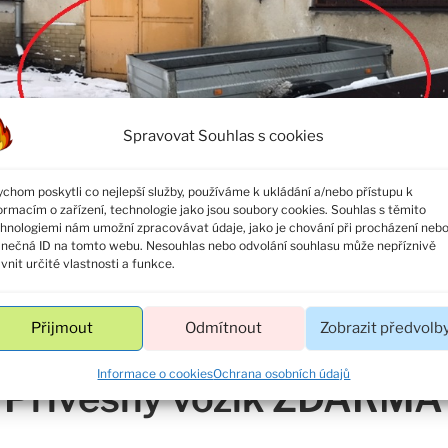
Spravovat Souhlas s cookies
chom poskytli co nejlepší služby, používáme k ukládání a/nebo přístupu k
ormacím o zařízení, technologie jako jsou soubory cookies. Souhlas s těmito
hnologiemi nám umožní zpracovávat údaje, jako je chování při procházení neb
inečná ID na tomto webu. Nesouhlas nebo odvolání souhlasu může nepříznivě
ivnit určité vlastnosti a funkce.
Přijmout
Odmítnout
Zobrazit předvolb
Informace o cookies
Ochrana osobních údajů
Přívěsný vozík ZDARMA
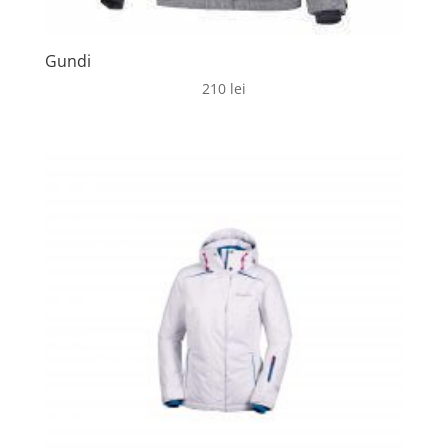
Gundi
210
lei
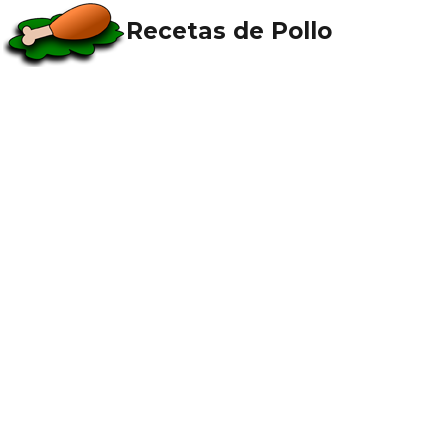
Recetas de Pollo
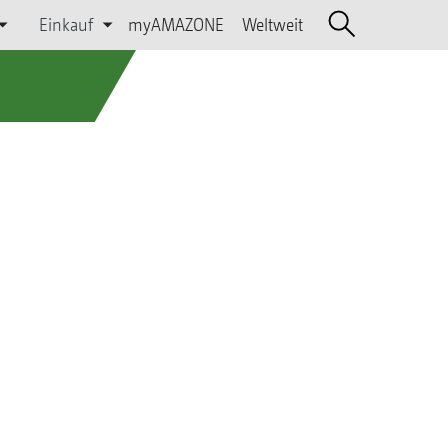
Einkauf
myAMAZONE
Weltweit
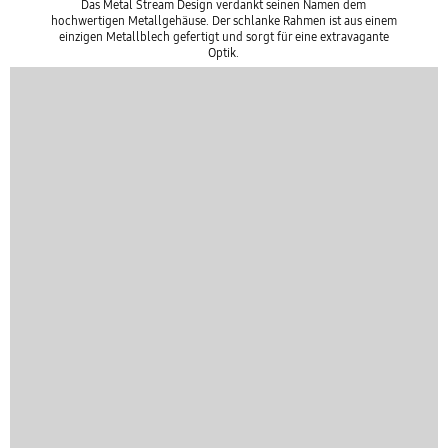
Das Metal Stream Design verdankt seinen Namen dem
hochwertigen Metallgehäuse. Der schlanke Rahmen ist aus einem
einzigen Metallblech gefertigt und sorgt für eine extravagante
Optik.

- **Exercise prompt**
Go through the material and report each line that holds the string "nebo".

- **Answer**
chom poskytli co nejlepší služby, používáme k ukládání a/nebo přístupu k
inečná ID na tomto webu. Nesouhlas nebo odvolání souhlasu může nepříznivě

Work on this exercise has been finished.